Early on, it’s important to establish a governance model to fuel rapid decision making and progress. Adopting an investor’s mindset helps teams find ways to overcome resource or talent bottlenecks. Over the following five weeks or so, the company can build a minimum viable product (MVP) for three or four priority use cases. In parallel, it assesses current analytics capabilities to see what is needed to scale up analytics efforts throughout the organization. Finally, in the last week, the company rolls out the MVPs, synthesizes findings, creates a high-level roadmap for further use cases, and fleshes out its capability-building plans.

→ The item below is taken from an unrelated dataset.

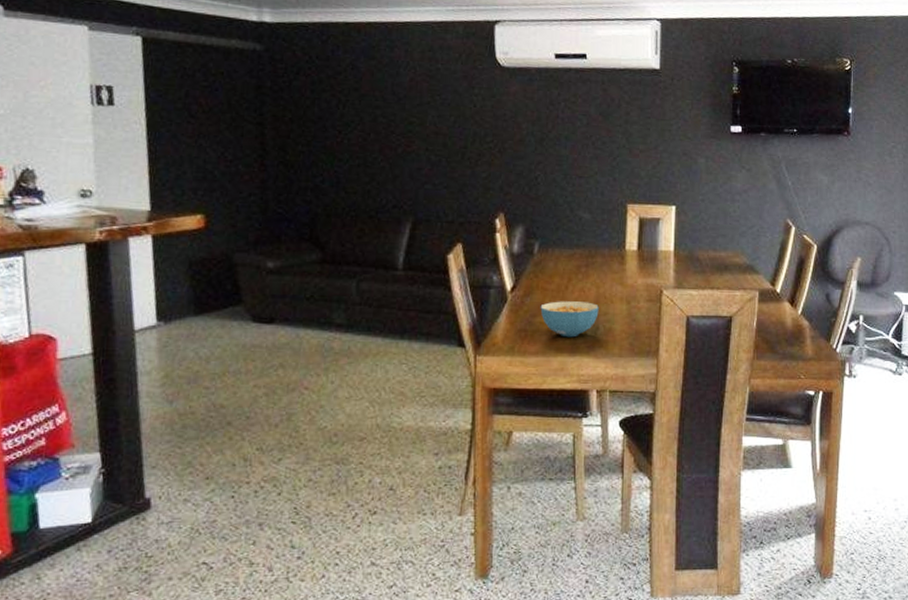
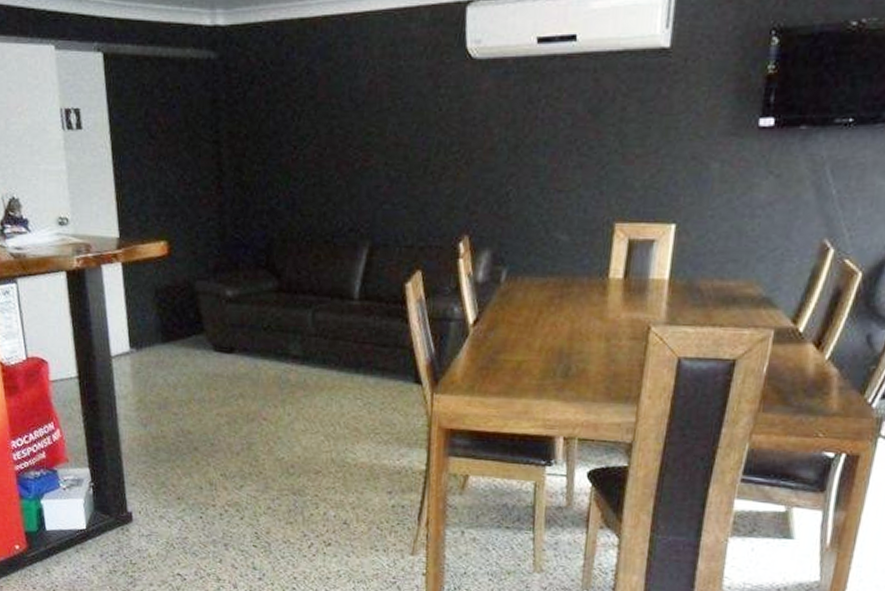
cereal bowl: present [540,301,599,338] -> none [505,336,572,378]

Demonstrating proof of concept is not enough, however. At this point, it’s critical to train users of the data, who may need persuasion to abandon their manual analysis, put their trust in algorithms, and adapt to a new way of working. Success can therefore be measured in large part by the speed with which cases can be scaled up—which in turn depends on garnering widespread user support.
Once a rapid implementation has demonstrated the value of a full-fledged, GBS advanced-analytics program, in relatively short order the company create a center of excellence (COE) to oversee a program. A COE would have dedicated resources and formal investment and organization committees for serving functions and business units.
At this point, GBS could proceed with capability building in earnest. That means acquiring new talent and training existing staff in new data and analytics roles, as well as the use of analytics tools. GBS will likely also refine its operating model, improving its data infrastructure and establishing the right tools and processes. Over time, data-driven decision-making can become the norm in GBS in its interactions with stakeholders and customers. Through the data insights it generates, the GBS organization could shift its orientation to outcome-based process optimization.
The COVID-19 pandemic has tested companies’ planning and resilience as never before. The next three to six months represent a critical rebuilding time for businesses. Having a clear view of demand, supply, and other critical operational and customer trends can give them a major jump-start.
Beyond its role as the keeper of the transactional record, GBS holds the key to strategic insights that are particularly elusive in a time of crisis and rapid change. Putting this to use requires GBS to shed its passive, process-oriented mindset. Rapid analytics with GBS calls for a fresh approach that brings together cross-functional teams from IT, the business side, and the data engineering and science areas to work together in agile fashion.
Instead of continuing to play security guard at the data gold mine, GBS can stake its claim as master and broker of the organization’s most precious asset: its rich store of data. But as automation and analytics advance, the window of opportunity may be closing. Now is the time to recognize the value GBS can create—and unleash its power in helping guide the enterprise to recovery, resilience, and competitive advantage.